** EXERCISE AIM **
Convert the lines from the start of the items through the line containing "ud, la vejez" into a Markdown table with the columns No. and Text, numbering each row and leaving out blank lines.

Saved entries
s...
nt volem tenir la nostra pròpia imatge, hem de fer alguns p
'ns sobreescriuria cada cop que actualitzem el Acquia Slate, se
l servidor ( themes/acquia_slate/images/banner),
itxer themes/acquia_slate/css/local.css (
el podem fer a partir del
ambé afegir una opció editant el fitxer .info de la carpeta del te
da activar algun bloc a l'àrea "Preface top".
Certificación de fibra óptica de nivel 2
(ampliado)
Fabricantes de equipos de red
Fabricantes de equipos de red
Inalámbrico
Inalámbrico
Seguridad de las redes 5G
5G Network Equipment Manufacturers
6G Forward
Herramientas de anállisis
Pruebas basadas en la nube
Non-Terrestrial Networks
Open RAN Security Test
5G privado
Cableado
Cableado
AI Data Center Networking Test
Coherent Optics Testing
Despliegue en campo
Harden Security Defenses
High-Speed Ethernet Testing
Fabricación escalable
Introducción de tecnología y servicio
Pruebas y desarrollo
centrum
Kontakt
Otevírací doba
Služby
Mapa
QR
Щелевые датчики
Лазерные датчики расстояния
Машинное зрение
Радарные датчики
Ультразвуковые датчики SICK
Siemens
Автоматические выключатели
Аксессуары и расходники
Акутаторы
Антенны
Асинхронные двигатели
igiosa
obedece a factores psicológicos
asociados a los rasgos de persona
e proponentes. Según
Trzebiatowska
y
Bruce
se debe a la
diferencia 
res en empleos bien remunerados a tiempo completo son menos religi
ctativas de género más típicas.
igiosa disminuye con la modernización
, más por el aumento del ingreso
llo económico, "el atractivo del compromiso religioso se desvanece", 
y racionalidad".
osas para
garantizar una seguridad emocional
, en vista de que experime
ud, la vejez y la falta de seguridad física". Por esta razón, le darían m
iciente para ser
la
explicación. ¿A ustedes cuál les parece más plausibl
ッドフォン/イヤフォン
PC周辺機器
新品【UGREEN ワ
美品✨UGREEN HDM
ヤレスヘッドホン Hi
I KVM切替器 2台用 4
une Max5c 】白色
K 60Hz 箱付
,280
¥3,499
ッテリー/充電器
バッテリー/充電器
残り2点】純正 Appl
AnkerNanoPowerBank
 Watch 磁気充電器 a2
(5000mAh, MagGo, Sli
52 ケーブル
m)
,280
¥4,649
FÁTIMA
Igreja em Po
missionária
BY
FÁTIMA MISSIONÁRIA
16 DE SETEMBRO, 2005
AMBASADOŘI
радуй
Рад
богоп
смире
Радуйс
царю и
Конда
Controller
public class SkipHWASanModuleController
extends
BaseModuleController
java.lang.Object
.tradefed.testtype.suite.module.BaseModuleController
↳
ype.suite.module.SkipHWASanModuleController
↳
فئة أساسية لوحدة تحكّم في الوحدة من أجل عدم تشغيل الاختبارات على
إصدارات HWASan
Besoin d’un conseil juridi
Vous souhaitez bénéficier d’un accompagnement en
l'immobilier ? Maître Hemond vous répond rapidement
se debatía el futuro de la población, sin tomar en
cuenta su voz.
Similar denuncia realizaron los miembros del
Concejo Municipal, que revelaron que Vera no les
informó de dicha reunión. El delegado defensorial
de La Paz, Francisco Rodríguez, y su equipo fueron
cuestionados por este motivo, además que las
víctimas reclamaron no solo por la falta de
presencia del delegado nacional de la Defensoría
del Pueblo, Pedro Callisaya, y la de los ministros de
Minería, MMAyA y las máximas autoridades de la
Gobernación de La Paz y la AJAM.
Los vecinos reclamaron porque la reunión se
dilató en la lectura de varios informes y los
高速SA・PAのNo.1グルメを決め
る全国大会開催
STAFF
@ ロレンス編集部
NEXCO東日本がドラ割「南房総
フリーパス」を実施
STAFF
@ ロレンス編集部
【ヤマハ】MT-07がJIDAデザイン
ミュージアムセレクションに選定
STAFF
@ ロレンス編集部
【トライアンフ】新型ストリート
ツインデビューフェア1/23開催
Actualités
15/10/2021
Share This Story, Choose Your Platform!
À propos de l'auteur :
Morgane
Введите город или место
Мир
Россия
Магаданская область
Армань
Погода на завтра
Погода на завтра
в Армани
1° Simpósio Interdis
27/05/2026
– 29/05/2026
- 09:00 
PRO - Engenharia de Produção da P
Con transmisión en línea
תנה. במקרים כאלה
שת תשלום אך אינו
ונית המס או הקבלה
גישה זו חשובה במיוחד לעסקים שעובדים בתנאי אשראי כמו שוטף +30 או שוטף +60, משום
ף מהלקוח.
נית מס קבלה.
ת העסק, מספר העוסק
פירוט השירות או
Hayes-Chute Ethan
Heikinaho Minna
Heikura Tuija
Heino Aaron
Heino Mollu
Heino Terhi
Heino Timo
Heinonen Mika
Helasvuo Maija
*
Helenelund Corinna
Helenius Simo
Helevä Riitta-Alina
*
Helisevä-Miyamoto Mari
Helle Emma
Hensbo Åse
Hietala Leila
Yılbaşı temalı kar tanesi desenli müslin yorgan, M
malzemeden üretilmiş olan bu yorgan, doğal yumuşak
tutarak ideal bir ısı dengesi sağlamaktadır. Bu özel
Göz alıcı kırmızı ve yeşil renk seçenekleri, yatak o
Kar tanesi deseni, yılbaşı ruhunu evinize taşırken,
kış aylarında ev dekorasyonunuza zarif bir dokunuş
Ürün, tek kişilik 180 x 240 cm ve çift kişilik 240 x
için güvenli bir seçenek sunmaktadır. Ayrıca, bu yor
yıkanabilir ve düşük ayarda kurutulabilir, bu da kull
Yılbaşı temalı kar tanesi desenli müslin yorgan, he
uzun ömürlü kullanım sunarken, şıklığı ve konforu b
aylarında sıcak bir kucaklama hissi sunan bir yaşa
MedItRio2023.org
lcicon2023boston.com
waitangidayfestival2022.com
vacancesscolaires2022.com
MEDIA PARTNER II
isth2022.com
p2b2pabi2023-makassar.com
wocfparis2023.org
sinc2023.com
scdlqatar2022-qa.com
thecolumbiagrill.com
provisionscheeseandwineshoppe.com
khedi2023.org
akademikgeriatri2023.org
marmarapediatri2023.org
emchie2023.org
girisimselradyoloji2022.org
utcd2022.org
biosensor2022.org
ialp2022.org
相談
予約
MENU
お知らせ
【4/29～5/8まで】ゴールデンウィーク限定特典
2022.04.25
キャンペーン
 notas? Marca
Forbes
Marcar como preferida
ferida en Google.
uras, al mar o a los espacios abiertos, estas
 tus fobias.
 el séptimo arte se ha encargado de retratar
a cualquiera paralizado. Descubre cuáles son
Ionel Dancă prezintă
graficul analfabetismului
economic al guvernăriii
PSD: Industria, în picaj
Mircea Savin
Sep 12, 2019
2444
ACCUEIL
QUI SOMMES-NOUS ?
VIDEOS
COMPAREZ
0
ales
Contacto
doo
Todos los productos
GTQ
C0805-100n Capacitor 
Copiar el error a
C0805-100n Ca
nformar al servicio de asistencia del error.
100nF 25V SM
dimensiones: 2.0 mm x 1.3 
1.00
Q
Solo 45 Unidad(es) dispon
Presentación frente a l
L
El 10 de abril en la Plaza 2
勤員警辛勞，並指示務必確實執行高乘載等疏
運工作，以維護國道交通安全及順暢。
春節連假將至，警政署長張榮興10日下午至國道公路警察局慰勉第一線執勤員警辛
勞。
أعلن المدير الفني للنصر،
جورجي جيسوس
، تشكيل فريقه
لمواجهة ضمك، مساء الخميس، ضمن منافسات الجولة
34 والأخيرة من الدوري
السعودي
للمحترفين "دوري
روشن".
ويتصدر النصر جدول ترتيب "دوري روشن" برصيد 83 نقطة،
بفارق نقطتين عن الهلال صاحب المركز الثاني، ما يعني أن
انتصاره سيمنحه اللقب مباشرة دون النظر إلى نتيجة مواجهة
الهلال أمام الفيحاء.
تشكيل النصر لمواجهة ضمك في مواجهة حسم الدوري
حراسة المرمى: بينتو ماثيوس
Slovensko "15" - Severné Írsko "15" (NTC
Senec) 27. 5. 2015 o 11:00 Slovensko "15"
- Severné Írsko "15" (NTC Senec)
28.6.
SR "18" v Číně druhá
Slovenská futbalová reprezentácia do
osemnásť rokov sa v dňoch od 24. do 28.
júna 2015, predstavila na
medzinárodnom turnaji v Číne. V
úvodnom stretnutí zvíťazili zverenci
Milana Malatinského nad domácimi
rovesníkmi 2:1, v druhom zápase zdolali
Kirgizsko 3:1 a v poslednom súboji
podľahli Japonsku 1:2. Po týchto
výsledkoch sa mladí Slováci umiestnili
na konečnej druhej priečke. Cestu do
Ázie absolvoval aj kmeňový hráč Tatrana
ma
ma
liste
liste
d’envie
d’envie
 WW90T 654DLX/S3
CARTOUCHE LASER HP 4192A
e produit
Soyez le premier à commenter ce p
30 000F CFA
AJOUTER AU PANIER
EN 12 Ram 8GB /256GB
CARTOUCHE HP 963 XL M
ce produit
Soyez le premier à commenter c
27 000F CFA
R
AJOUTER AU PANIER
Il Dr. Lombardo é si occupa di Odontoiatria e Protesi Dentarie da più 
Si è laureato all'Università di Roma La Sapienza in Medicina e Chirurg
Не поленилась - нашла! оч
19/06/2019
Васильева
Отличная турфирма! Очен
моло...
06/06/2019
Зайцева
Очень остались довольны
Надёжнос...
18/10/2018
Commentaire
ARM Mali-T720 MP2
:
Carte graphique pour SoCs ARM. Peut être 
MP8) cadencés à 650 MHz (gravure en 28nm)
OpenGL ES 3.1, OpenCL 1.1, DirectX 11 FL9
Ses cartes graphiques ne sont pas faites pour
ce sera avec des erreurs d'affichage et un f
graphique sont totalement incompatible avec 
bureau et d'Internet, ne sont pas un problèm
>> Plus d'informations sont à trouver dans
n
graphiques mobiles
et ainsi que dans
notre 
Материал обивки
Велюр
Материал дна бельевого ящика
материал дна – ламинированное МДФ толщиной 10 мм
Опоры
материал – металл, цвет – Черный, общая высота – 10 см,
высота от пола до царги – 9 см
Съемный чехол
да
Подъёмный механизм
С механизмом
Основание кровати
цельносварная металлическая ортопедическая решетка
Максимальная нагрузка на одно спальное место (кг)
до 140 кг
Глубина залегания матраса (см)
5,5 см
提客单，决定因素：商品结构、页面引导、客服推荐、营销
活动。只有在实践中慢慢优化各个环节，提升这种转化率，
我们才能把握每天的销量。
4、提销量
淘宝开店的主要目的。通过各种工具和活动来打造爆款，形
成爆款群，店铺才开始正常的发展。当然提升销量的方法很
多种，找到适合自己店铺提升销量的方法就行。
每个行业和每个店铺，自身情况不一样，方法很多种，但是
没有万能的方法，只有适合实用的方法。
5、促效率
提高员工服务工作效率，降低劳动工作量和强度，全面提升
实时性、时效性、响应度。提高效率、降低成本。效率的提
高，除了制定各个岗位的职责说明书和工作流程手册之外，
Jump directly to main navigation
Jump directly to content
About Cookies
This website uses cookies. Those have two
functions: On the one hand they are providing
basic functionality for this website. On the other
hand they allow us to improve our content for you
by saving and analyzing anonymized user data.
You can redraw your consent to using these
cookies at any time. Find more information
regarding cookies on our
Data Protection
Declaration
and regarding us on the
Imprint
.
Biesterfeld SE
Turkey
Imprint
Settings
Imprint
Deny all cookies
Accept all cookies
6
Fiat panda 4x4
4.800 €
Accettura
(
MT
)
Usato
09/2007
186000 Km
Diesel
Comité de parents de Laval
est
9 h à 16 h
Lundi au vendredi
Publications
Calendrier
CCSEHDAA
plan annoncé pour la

** REPLY TO THE TASK **
| No. | Text |
|---|---|
| 1 | s... |
| 2 | nt volem tenir la nostra pròpia imatge, hem de fer alguns p |
| 3 | 'ns sobreescriuria cada cop que actualitzem el Acquia Slate, se |
| 4 | l servidor ( themes/acquia_slate/images/banner), |
| 5 | itxer themes/acquia_slate/css/local.css ( |
| 6 | el podem fer a partir del |
| 7 | ambé afegir una opció editant el fitxer .info de la carpeta del te |
| 8 | da activar algun bloc a l'àrea "Preface top". |
| 9 | Certificación de fibra óptica de nivel 2 |
| 10 | (ampliado) |
| 11 | Fabricantes de equipos de red |
| 12 | Fabricantes de equipos de red |
| 13 | Inalámbrico |
| 14 | Inalámbrico |
| 15 | Seguridad de las redes 5G |
| 16 | 5G Network Equipment Manufacturers |
| 17 | 6G Forward |
| 18 | Herramientas de anállisis |
| 19 | Pruebas basadas en la nube |
| 20 | Non-Terrestrial Networks |
| 21 | Open RAN Security Test |
| 22 | 5G privado |
| 23 | Cableado |
| 24 | Cableado |
| 25 | AI Data Center Networking Test |
| 26 | Coherent Optics Testing |
| 27 | Despliegue en campo |
| 28 | Harden Security Defenses |
| 29 | High-Speed Ethernet Testing |
| 30 | Fabricación escalable |
| 31 | Introducción de tecnología y servicio |
| 32 | Pruebas y desarrollo |
| 33 | centrum |
| 34 | Kontakt |
| 35 | Otevírací doba |
| 36 | Služby |
| 37 | Mapa |
| 38 | QR |
| 39 | Щелевые датчики |
| 40 | Лазерные датчики расстояния |
| 41 | Машинное зрение |
| 42 | Радарные датчики |
| 43 | Ультразвуковые датчики SICK |
| 44 | Siemens |
| 45 | Автоматические выключатели |
| 46 | Аксессуары и расходники |
| 47 | Акутаторы |
| 48 | Антенны |
| 49 | Асинхронные двигатели |
| 50 | igiosa |
| 51 | obedece a factores psicológicos |
| 52 | asociados a los rasgos de persona |
| 53 | e proponentes. Según |
| 54 | Trzebiatowska |
| 55 | y |
| 56 | Bruce |
| 57 | se debe a la |
| 58 | diferencia  |
| 59 | res en empleos bien remunerados a tiempo completo son menos religi |
| 60 | ctativas de género más típicas. |
| 61 | igiosa disminuye con la modernización |
| 62 | , más por el aumento del ingreso |
| 63 | llo económico, "el atractivo del compromiso religioso se desvanece",  |
| 64 | y racionalidad". |
| 65 | osas para |
| 66 | garantizar una seguridad emocional |
| 67 | , en vista de que experime |
| 68 | ud, la vejez y la falta de seguridad física". Por esta razón, le darían m |